- LISTED RECORDS
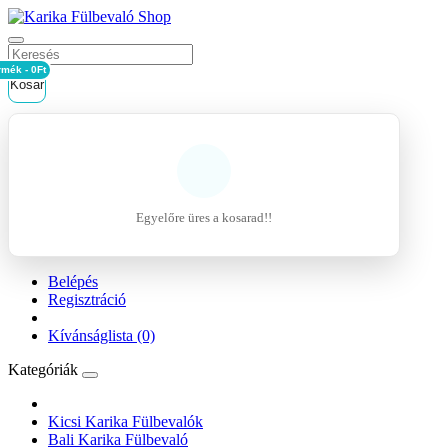
rmék - 0Ft
Kosár
Egyelőre üres a kosarad!!
Belépés
Regisztráció
Kívánságlista (0)
Kategóriák
Kicsi Karika Fülbevalók
Bali Karika Fülbevaló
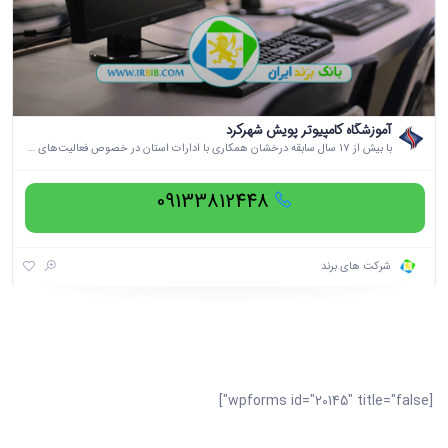
آموزشگاه کامپیوتر پویش شهرکرد
با بیش از 17 سال سابقه درخشان همکاری با ادارات استان در خصوص فعالیت‌های فروش انواع لپ تاپ، کامپیوتر، آموزش فناوری اطلاعات و ارتباطات
09133812448
شرکت های برند
[wpforms id="20145" title="false"]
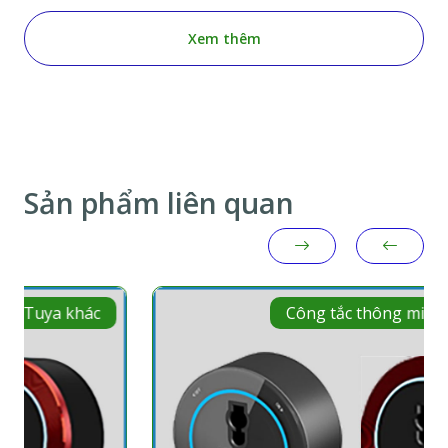
Xem thêm
Sản phẩm liên quan
Công tắc thông minh Tuya khác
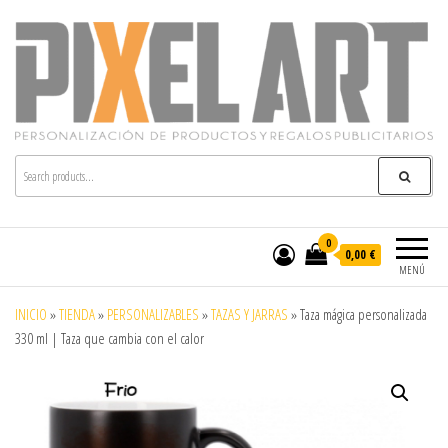
Pixelart
Especialistas en textil publicitario y regalos
personalizados en móstoles
0
0,00 €
MENÚ
INICIO
»
TIENDA
»
PERSONALIZABLES
»
TAZAS Y JARRAS
»
Taza mágica personalizada
330 ml | Taza que cambia con el calor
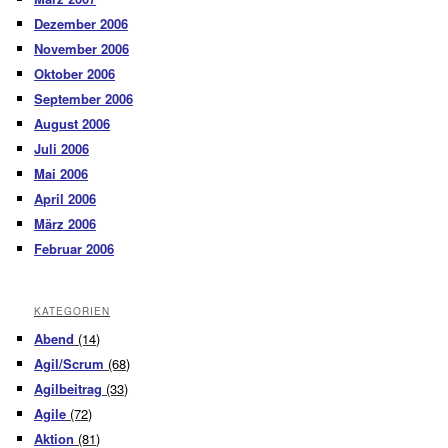
Dezember 2006
November 2006
Oktober 2006
September 2006
August 2006
Juli 2006
Mai 2006
April 2006
März 2006
Februar 2006
KATEGORIEN
Abend
(14)
Agil/Scrum
(68)
Agilbeitrag
(33)
Agile
(72)
Aktion
(81)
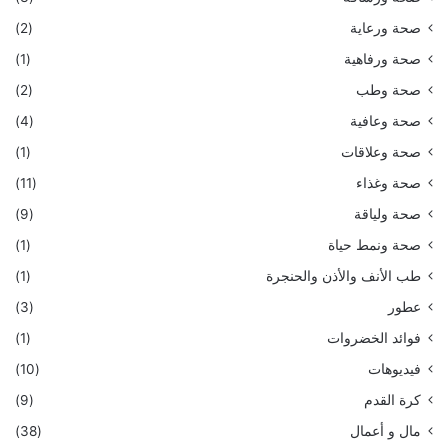
صحة ورعاية
(2)
صحة ورفاهية
(1)
صحة وطب
(2)
صحة وعافية
(4)
صحة وعلاقات
(1)
صحة وغذاء
(11)
صحة ولياقة
(9)
صحة ونمط حياة
(1)
طب الأنف والأذن والحنجرة
(1)
عطور
(3)
فوائد الخضروات
(1)
فيديوهات
(10)
كرة القدم
(9)
مال و أعمال
(38)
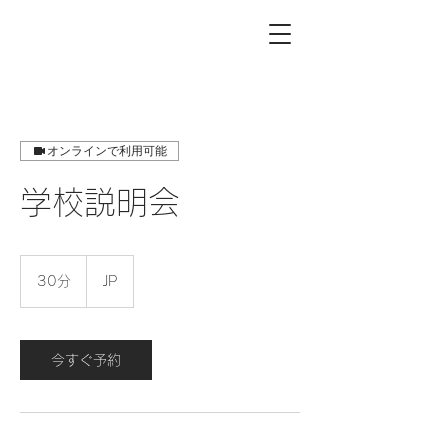
オンラインで利用可能
学校説明会
30分
3
JP
0
分
今すぐ予約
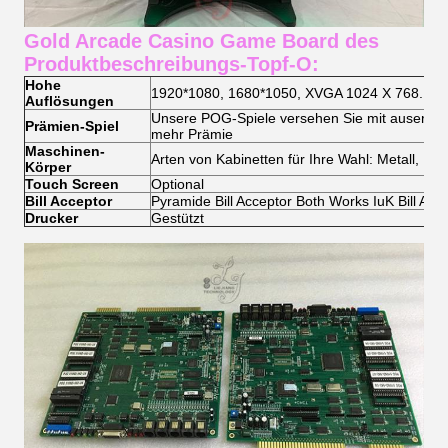
Gold Arcade Casino Game Board des
Produktbeschreibungs-Topf-O:
Hohe
1920*1080, 1680*1050, XVGA 1024 X 768.
Auflösungen
Unsere POG-Spiele versehen Sie mit auserl
Prämien-Spiel
mehr Prämie
Maschinen-
Arten
von Kabinetten für Ihre Wahl: Metall, Hol
Körper
Touch Screen
Optional
Bill Acceptor
Pyramide Bill Acceptor Both Works IuK Bill Acce
Drucker
Gestützt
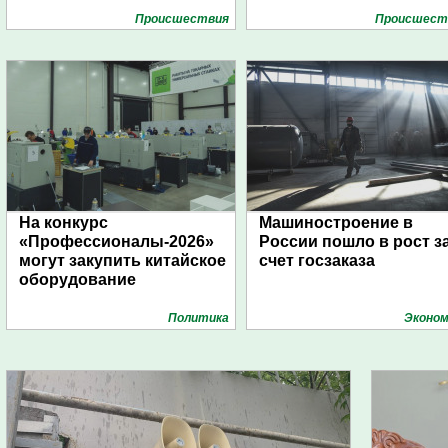
Проиcшествия
Проиcшест
На конкурс
Машиностроение в
«Профессионалы-2026»
России пошло в рост з
могут закупить китайское
счет госзаказа
оборудование
Политика
Эконом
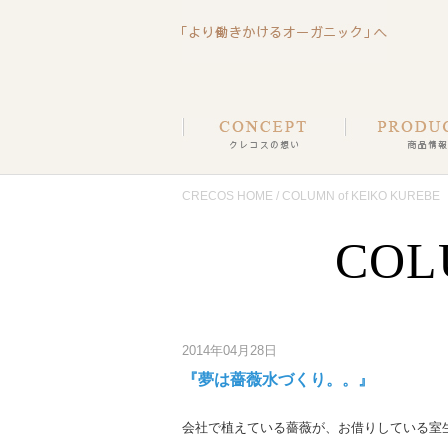
CRECOS HOME
/ COLUMN of KEIKO KUREBE
COL
2014年04月28日
『夢は薔薇水づくり。。』
会社で植えている薔薇が、お借りしている室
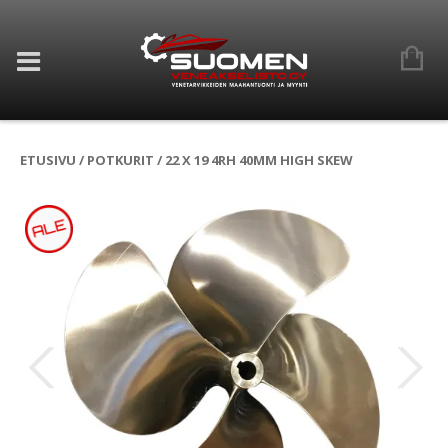
ETUSIVU
/
POTKURIT
/ 22 X 19 4RH 40MM HIGH SKEW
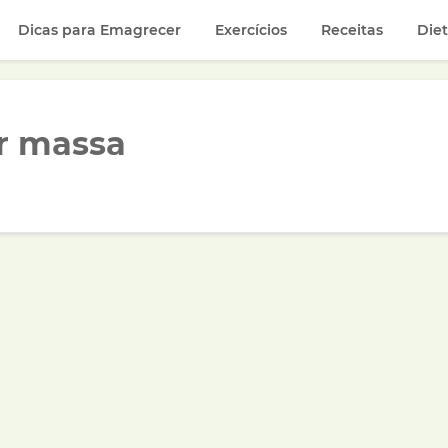
Dicas para Emagrecer
Exercícios
Receitas
Die
r massa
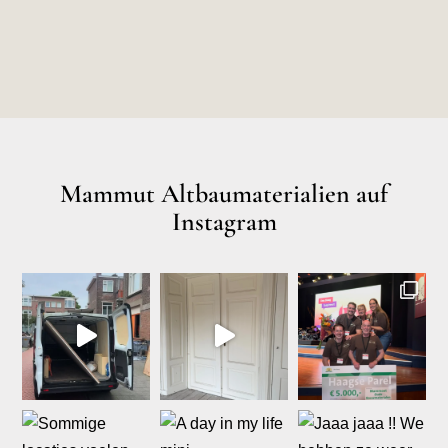
Mammut Altbaumaterialien auf
Instagram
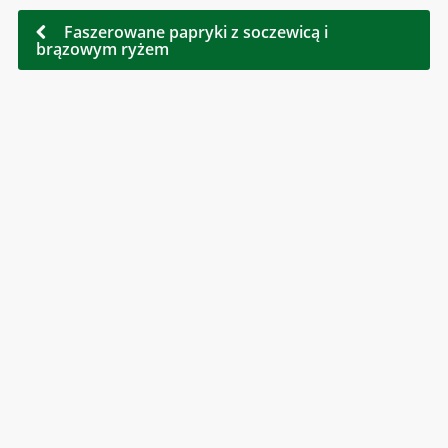
Faszerowane papryki z soczewicą i
brązowym ryżem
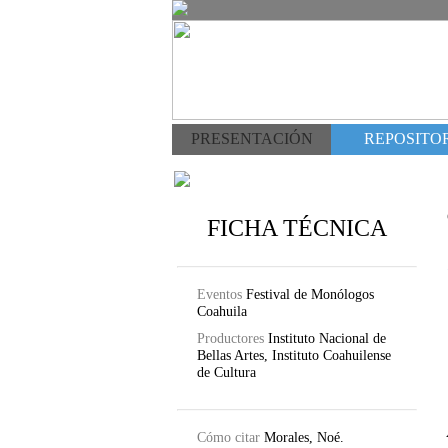
PRESENTACIÓN
REPOSITOR
FICHA TÉCNICA
Eventos
Festival de Monólogos
Coahuila
Productores
Instituto Nacional de
Bellas Artes, Instituto Coahuilense
de Cultura
Cómo citar
Morales, Noé.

- PROBLEM DETAILS
Select every line in the items that contains the string "Bill", treating uppercase and lowercase letters as distinct.

- REPLY
Bill Acceptor
Pyramide Bill Acceptor Both Works IuK Bill Acce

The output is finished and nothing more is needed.